3. Evaluate $f(1, 2)$ Substitute the coordinates of $(1, 2)$ into $f(x, y)$: $f(1, 2) = 1 + 2 - 1 = 2$ Since $f(1, 2) = 2 > 0$, the point $(1, 2)$ lies on the positive side of the line. Explanation: This evaluates the function at the first point to determine which side of the line it lies on.

4. Evaluate $f(\sin \theta, \cos \theta)$ Substitute the coordinates of $(\sin \theta, \cos \theta)$ into $f(x, y)$: $f(\sin \theta, \cos \theta) = \sin \theta + \cos \theta - 1$ Explanation: This evaluates the function at the second point, expressed in terms of $\theta$.

5. Formulate and Simplify the Inequality Substitute the results from steps 3 and 4 into the condition from step 2: $2 \cdot (\sin \theta + \cos \theta - 1) > 0$ Divide both sides by 2: $\sin \theta + \cos \theta - 1 > 0$ $\sin \theta + \cos \theta > 1$ Explanation: This simplifies the inequality.

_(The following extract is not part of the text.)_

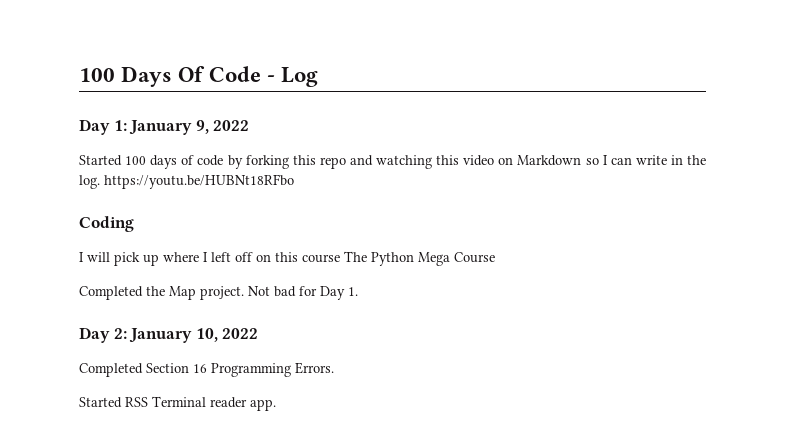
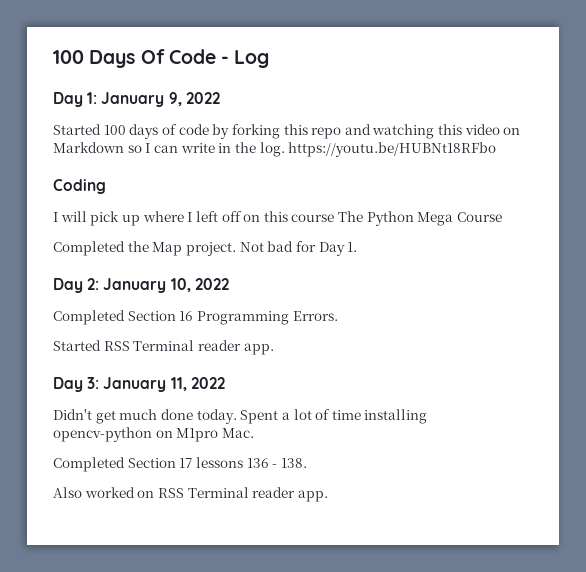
(276, 405) none -> [53,377,225,392] [53,409,428,424] [53,427,254,442] [53,457,307,472] [53,487,328,502] // Day 3: January 11, 2022 // Didn't get much done today. Spent a lot of time installing opencv-python on M1pro Mac. // Completed Section 17 lessons 136 - 138. // Also worked on RSS Terminal reader app.

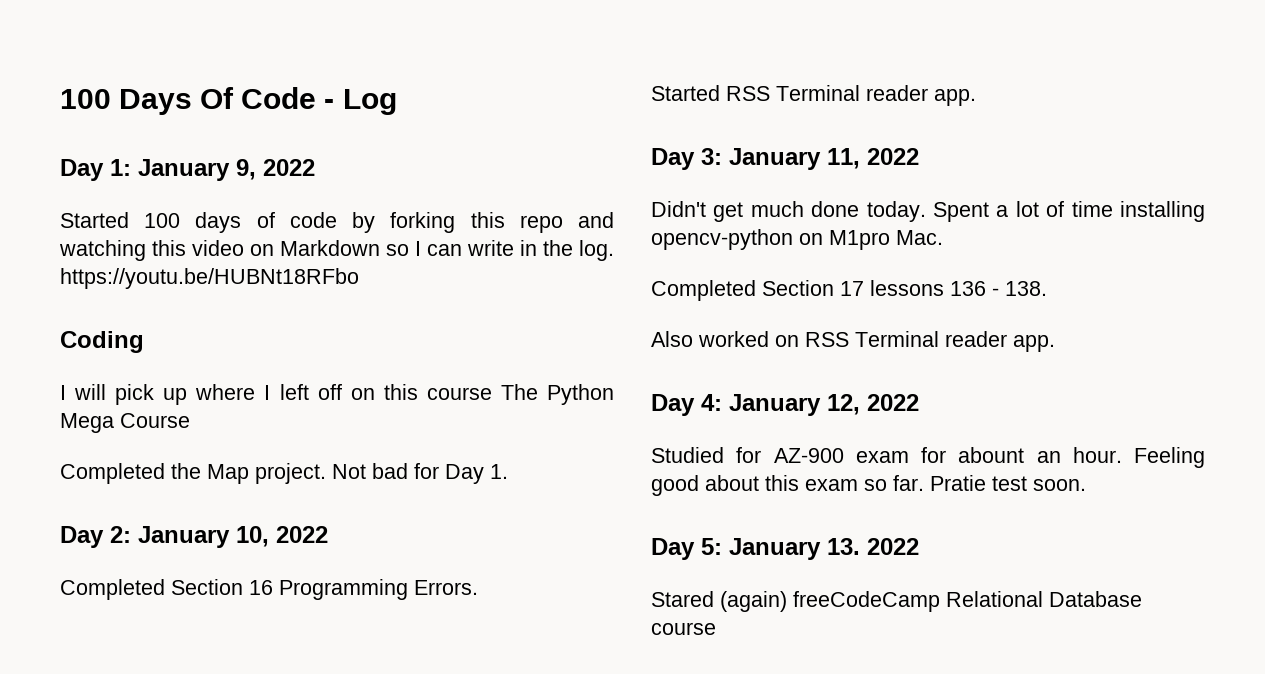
(328, 496) none -> [651,394,919,416] [651,447,1205,468] [651,475,1086,496] [651,538,919,560] [651,591,1142,612] [651,622,716,635] // Day 4: January 12, 2022 // Studied for AZ-900 exam for abount an hour. Feeling good about this exam so far. Pratie test soon. // Day 5: January 13. 2022 // Stared (again) freeCodeCamp Relational Database course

6. Transform the Trigonometric Expression Using the identity $a \sin x + b \cos x = R \sin(x + \alpha)$, where $R = \sqrt{a^2 + b^2}$ and $\alpha = \arctan(b/a)$. Here, $a = 1$ and $b = 1$. So, $R = \sqrt{1^2 + 1^2} = \sqrt{2}$. And $\alpha = \arctan(1/1) = \pi/4$. Thus, $\sin \theta + \cos \theta = \sqrt{2} \sin(\theta + \pi/4)$. The inequality becomes: $\sqrt{2} \sin\left(\theta + {\pi \over 4}\right) > 1$ Explanation: This step transforms the sum of sine and cosine into a single sine function.

7. Isolate the Trigonometric Function Divide both sides of the inequality by $\sqrt{2}$: $\sin\left(\theta + {\pi \over 4}\right) > {1 \over {\sqrt 2}}$ Explanation: Isolating the sine function.

8. Determine the Domain for the Argument Since $0 < \theta < \pi$, we have: $0 + {\pi \over 4} < \theta + {\pi \over 4} < \pi + {\pi \over 4}$ ${\pi \over 4} < \theta + {\pi \over 4} < {{5\pi} \over 4}$ Let $X = \theta + \pi/4$. So, we need to solve $\sin X > 1/\sqrt{2}$ for $X \in (\pi/4, 5\pi/4)$. Explanation: This step finds the correct range for the transformed variable $X$.

9. Solve the Trigonometric Inequality for $X$ We need to find values of $X$ in $(\pi/4, 5\pi/4)$ such that $\sin X > 1/\sqrt{2}$. We know that $\sin X = 1/\sqrt{2}$ when $X = \pi/4$ or $X = 3\pi/4$. So, the solution for $X$ is $(\pi/4, 3\pi/4)$. Explanation: Identifies where the sine function exceeds the given value.

10. Solve for $\theta$ Substitute back $X = \theta + \pi/4$ into the solution for $X$: ${\pi \over 4} < \theta + {\pi \over 4} < {{3\pi} \over 4}$ Subtract $\pi/4$ from all parts of the inequality: ${\pi \over 4} - {\pi \over 4} < \theta < {{3\pi} \over 4} - {\pi \over 4}$ $0 < \theta < {{2\pi} \over 4}$ $0 < \theta < {\pi \over 2}$ So, the set of possible values for $\theta$ is $\left(0, {\pi \over 2}\right)$. Explanation: Converts back to the original variable.

Common Mistakes & Tips

• Incorrect Domain: Forgetting to adjust the domain for the transformed variable $X = \theta + \pi/4$ can lead to incorrect solutions.
• Trigonometric Errors: Mistakes in applying the trigonometric identity or solving the inequality are common. Double-check the values of $R$ and $\alpha$.
• Sign Errors: Ensure the inequality sign is correctly maintained throughout the solution.

Summary

This problem involves applying the concept of points lying on the same side of a line, transforming a trigonometric expression, and solving a trigonometric inequality within a given domain. The final solution is $\theta \in (0, \pi/2)$.

The final answer is $\boxed{\left(0, {\pi \over 2}\right)}$, which corresponds to option (D).